### [TASK BRIEF]
Provide the entries once more, identical in every word.

(Stored data entries)
|---|

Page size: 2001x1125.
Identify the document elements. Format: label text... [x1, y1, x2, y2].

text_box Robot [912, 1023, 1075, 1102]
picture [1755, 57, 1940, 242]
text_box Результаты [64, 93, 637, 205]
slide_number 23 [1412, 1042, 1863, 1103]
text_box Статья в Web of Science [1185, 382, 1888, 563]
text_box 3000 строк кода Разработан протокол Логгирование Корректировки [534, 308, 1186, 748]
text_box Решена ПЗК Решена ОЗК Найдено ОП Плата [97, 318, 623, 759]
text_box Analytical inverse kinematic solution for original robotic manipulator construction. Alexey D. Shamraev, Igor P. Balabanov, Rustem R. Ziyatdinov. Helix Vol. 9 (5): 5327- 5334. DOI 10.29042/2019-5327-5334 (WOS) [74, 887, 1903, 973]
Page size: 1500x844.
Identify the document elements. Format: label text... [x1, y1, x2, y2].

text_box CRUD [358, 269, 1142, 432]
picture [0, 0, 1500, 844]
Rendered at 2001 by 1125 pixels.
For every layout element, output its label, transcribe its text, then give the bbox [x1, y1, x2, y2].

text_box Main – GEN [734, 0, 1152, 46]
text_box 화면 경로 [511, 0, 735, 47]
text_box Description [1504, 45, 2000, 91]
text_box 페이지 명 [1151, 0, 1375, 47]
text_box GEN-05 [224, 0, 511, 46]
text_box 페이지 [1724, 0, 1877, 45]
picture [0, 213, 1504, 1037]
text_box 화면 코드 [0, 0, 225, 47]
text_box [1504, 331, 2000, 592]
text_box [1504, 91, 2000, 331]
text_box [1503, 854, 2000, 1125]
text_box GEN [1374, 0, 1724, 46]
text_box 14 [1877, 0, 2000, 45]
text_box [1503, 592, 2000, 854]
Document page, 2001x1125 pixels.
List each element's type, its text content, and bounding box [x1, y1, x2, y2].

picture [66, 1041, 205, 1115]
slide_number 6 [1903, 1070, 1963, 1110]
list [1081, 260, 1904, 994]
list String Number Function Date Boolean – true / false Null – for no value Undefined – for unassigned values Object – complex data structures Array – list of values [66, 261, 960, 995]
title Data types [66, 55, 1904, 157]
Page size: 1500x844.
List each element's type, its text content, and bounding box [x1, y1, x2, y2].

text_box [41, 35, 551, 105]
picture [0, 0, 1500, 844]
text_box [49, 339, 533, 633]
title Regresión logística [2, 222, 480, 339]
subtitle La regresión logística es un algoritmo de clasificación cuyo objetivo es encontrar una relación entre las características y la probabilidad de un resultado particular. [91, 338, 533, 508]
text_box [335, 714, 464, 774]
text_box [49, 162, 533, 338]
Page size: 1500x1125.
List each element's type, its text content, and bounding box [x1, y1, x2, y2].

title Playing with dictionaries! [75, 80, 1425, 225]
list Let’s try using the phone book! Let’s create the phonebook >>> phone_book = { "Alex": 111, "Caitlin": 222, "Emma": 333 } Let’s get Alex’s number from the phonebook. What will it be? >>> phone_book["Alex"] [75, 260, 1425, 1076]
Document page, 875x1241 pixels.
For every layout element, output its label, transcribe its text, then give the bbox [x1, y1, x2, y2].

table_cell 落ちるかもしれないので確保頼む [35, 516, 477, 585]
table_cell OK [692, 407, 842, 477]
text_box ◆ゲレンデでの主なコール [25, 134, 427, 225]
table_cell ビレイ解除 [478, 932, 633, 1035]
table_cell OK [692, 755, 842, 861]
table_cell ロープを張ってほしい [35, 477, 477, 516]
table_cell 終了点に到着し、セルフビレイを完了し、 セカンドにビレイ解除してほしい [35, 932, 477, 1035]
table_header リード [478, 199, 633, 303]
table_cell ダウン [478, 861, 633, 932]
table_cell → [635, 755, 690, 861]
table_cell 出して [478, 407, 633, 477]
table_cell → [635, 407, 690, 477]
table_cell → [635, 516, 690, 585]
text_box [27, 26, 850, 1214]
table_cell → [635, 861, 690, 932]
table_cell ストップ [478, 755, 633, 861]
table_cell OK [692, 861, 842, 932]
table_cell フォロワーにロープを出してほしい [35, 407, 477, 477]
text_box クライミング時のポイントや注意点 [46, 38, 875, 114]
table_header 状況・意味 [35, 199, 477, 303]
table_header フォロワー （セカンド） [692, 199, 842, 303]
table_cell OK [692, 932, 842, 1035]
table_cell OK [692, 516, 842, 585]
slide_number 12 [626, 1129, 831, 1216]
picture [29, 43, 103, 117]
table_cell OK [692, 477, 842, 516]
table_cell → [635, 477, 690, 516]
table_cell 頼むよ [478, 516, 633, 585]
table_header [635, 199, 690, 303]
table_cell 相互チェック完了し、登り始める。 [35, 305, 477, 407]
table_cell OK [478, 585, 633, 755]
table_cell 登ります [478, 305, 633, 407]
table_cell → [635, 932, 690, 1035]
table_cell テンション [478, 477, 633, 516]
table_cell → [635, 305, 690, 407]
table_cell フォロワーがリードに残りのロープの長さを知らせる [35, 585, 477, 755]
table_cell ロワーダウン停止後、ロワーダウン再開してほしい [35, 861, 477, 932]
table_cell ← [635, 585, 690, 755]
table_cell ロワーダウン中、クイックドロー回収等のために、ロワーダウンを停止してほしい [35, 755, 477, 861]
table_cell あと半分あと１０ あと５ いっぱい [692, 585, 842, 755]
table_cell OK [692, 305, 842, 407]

|---|

### [RESPONSE TO THIS TASK]
Page size: 2001x1125.
Identify the document elements. Format: label text... [x1, y1, x2, y2].

text_box Robot [912, 1023, 1075, 1102]
picture [1755, 57, 1940, 242]
text_box Результаты [64, 93, 637, 205]
slide_number 23 [1412, 1042, 1863, 1103]
text_box Статья в Web of Science [1185, 382, 1888, 563]
text_box 3000 строк кода Разработан протокол Логгирование Корректировки [534, 308, 1186, 748]
text_box Решена ПЗК Решена ОЗК Найдено ОП Плата [97, 318, 623, 759]
text_box Analytical inverse kinematic solution for original robotic manipulator construction. Alexey D. Shamraev, Igor P. Balabanov, Rustem R. Ziyatdinov. Helix Vol. 9 (5): 5327- 5334. DOI 10.29042/2019-5327-5334 (WOS) [74, 887, 1903, 973]
Page size: 1500x844.
Identify the document elements. Format: label text... [x1, y1, x2, y2].

text_box CRUD [358, 269, 1142, 432]
picture [0, 0, 1500, 844]
Rendered at 2001 by 1125 pixels.
For every layout element, output its label, transcribe its text, then give the bbox [x1, y1, x2, y2].

text_box Main – GEN [734, 0, 1152, 46]
text_box 화면 경로 [511, 0, 735, 47]
text_box Description [1504, 45, 2000, 91]
text_box 페이지 명 [1151, 0, 1375, 47]
text_box GEN-05 [224, 0, 511, 46]
text_box 페이지 [1724, 0, 1877, 45]
picture [0, 213, 1504, 1037]
text_box 화면 코드 [0, 0, 225, 47]
text_box [1504, 331, 2000, 592]
text_box [1504, 91, 2000, 331]
text_box [1503, 854, 2000, 1125]
text_box GEN [1374, 0, 1724, 46]
text_box 14 [1877, 0, 2000, 45]
text_box [1503, 592, 2000, 854]
Document page, 2001x1125 pixels.
List each element's type, its text content, and bounding box [x1, y1, x2, y2].

picture [66, 1041, 205, 1115]
slide_number 6 [1903, 1070, 1963, 1110]
list [1081, 260, 1904, 994]
list String Number Function Date Boolean – true / false Null – for no value Undefined – for unassigned values Object – complex data structures Array – list of values [66, 261, 960, 995]
title Data types [66, 55, 1904, 157]
Page size: 1500x844.
List each element's type, its text content, and bounding box [x1, y1, x2, y2].

text_box [41, 35, 551, 105]
picture [0, 0, 1500, 844]
text_box [49, 339, 533, 633]
title Regresión logística [2, 222, 480, 339]
subtitle La regresión logística es un algoritmo de clasificación cuyo objetivo es encontrar una relación entre las características y la probabilidad de un resultado particular. [91, 338, 533, 508]
text_box [335, 714, 464, 774]
text_box [49, 162, 533, 338]
Page size: 1500x1125.
List each element's type, its text content, and bounding box [x1, y1, x2, y2].

title Playing with dictionaries! [75, 80, 1425, 225]
list Let’s try using the phone book! Let’s create the phonebook >>> phone_book = { "Alex": 111, "Caitlin": 222, "Emma": 333 } Let’s get Alex’s number from the phonebook. What will it be? >>> phone_book["Alex"] [75, 260, 1425, 1076]
Document page, 875x1241 pixels.
For every layout element, output its label, transcribe its text, then give the bbox [x1, y1, x2, y2].

table_cell 落ちるかもしれないので確保頼む [35, 516, 477, 585]
table_cell OK [692, 407, 842, 477]
text_box ◆ゲレンデでの主なコール [25, 134, 427, 225]
table_cell ビレイ解除 [478, 932, 633, 1035]
table_cell OK [692, 755, 842, 861]
table_cell ロープを張ってほしい [35, 477, 477, 516]
table_cell 終了点に到着し、セルフビレイを完了し、 セカンドにビレイ解除してほしい [35, 932, 477, 1035]
table_header リード [478, 199, 633, 303]
table_cell ダウン [478, 861, 633, 932]
table_cell → [635, 755, 690, 861]
table_cell 出して [478, 407, 633, 477]
table_cell → [635, 407, 690, 477]
table_cell → [635, 516, 690, 585]
text_box [27, 26, 850, 1214]
table_cell → [635, 861, 690, 932]
table_cell ストップ [478, 755, 633, 861]
table_cell OK [692, 861, 842, 932]
table_cell フォロワーにロープを出してほしい [35, 407, 477, 477]
text_box クライミング時のポイントや注意点 [46, 38, 875, 114]
table_header 状況・意味 [35, 199, 477, 303]
table_header フォロワー （セカンド） [692, 199, 842, 303]
table_cell OK [692, 932, 842, 1035]
table_cell OK [692, 516, 842, 585]
slide_number 12 [626, 1129, 831, 1216]
picture [29, 43, 103, 117]
table_cell OK [692, 477, 842, 516]
table_cell → [635, 477, 690, 516]
table_cell 頼むよ [478, 516, 633, 585]
table_header [635, 199, 690, 303]
table_cell 相互チェック完了し、登り始める。 [35, 305, 477, 407]
table_cell OK [478, 585, 633, 755]
table_cell 登ります [478, 305, 633, 407]
table_cell → [635, 932, 690, 1035]
table_cell テンション [478, 477, 633, 516]
table_cell → [635, 305, 690, 407]
table_cell フォロワーがリードに残りのロープの長さを知らせる [35, 585, 477, 755]
table_cell ロワーダウン停止後、ロワーダウン再開してほしい [35, 861, 477, 932]
table_cell ← [635, 585, 690, 755]
table_cell ロワーダウン中、クイックドロー回収等のために、ロワーダウンを停止してほしい [35, 755, 477, 861]
table_cell あと半分あと１０ あと５ いっぱい [692, 585, 842, 755]
table_cell OK [692, 305, 842, 407]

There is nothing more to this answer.